Since accepting the interim President's position at SMSU I have followed with interest the conversations on the optional sales tax proposition supporting the Regional Amateur Sports facility and the MERIT Center upgrade. The fall ballot question will be upon us before we know it. The ballot question has tremendous economic development potential for the city of Marshall which includes the university.

The use of the local sales tax option has been a vehicle for communities to move important projects forward that otherwise cannot be supported through traditional property tax revenues.

When one researches comparable cities we are one of the few that has not taken advantage of this vehicle to enhance our city amenities and economic development opportunities. There are currently 24 active voter-approved optional sales taxes in effect. Examples can be found in Willmar, Worthington Hutchinson, Fergus Falls, Albert Lea, Austin, Mankato and Rochester.
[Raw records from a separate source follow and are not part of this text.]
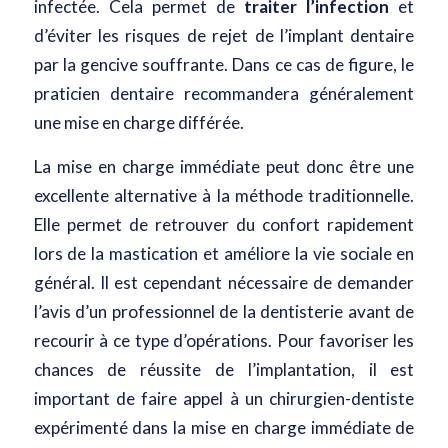
infectée. Cela permet de
traiter l’infection
et
d’éviter les risques de rejet de l’implant dentaire
par la gencive souffrante. Dans ce cas de figure, le
praticien dentaire recommandera généralement
une mise en charge différée.
La mise en charge immédiate peut donc être une
excellente alternative à la méthode traditionnelle.
Elle permet de retrouver du confort rapidement
lors de la mastication et améliore la vie sociale en
général. Il est cependant nécessaire de demander
l’avis d’un professionnel de la dentisterie avant de
recourir à ce type d’opérations. Pour favoriser les
chances de réussite de l’implantation, il est
important de faire appel à un chirurgien-dentiste
expérimenté dans la mise en charge immédiate de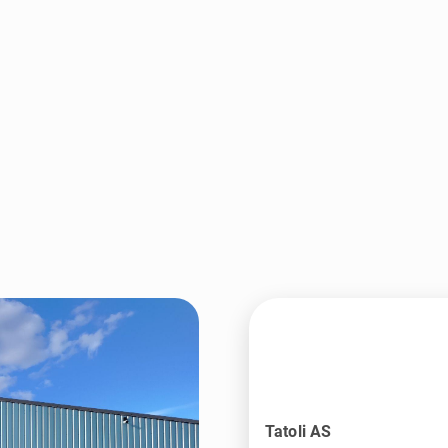
Tatoli AS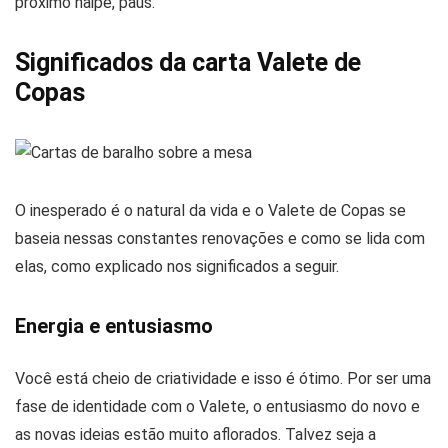
próximo naipe, paus.
Significados da carta Valete de
Copas
O inesperado é o natural da vida e o Valete de Copas se
baseia nessas constantes renovações e como se lida com
elas, como explicado nos significados a seguir.
Energia e entusiasmo
Você está cheio de criatividade e isso é ótimo. Por ser uma
fase de identidade com o Valete, o entusiasmo do novo e
as novas ideias estão muito aflorados. Talvez seja a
The proposed Regional Amateur Sports facility project to be funded by the optional sales tax will create significant growth in retail, restaurant and lodging demand. With the completion of a total regional sports complex between the authority project, the city, the school district and the university we will have created a four-season destination environment. The first level of business economic growth will occur within the new complex itself as jobs and demands on vendors' will increase. Once established, the sports complex will spin of increases in demand for food services, lodging and retail opportunities. The multiplier effect will be significant within the community. Existing businesses will prosper and new ones will be established.

The real advantage of the optional sales tax approach is that instead of the City paying the entire bill for construction of the Sports Complex that it is shared between three groups. The first group is the residents of the City of Marshall. The second group consists of individuals who live in the area outside of the City limits but consider Marshall their regional service hub. The final group will be those individuals who make the Regional Sports Complex activities their destination from an area outside of our immediate service area. We will get the economic development benefits at less than 60% of the cost.
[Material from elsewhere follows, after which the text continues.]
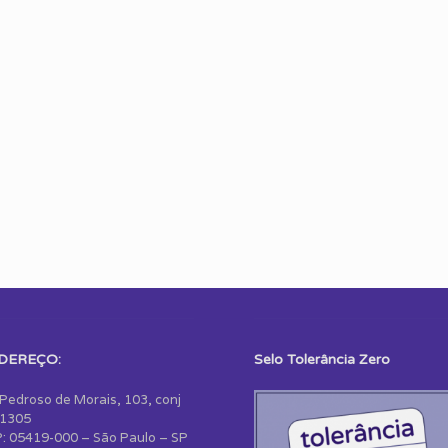
DEREÇO:
Selo Tolerância Zero
 Pedroso de Morais, 103, conj
1305
: 05419-000 – São Paulo – SP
One argument I heard prior to the vote for the optional sales tax in Worthington was that, "People will stop coming to shop in the city." That no one will buy large-ticket items such as an automobile. Both proved to be false claims. First, autos face a fixed minimal fee, farm implements are not included and finally the Worthington economy has maintained a stable to increasing sales tax revenue indicating no impact on sales to a growing economy!

But what the Southwest Minnesota Amateur Sports Commission concept really does is foster a sense of collaboration.

Collaboration between public and private concerns.

Collaboration between the school district and the university.

Collaboration that leads to the whole becoming greater than independent action of the parts.

When completed we will have a complex that rivals any city several times the size of Marshall. Marshall will become a major sports and activities destination during all four seasons.

In closing, how does Southwest Minnesota State University benefit? The University benefits when the city of Marshall grows and prospers. With the Regional Sports Complex completed as a show place the university will have a strengthened position in recruiting students, staff and faculty. The growth of the university and the growth of Marshall are one and the same!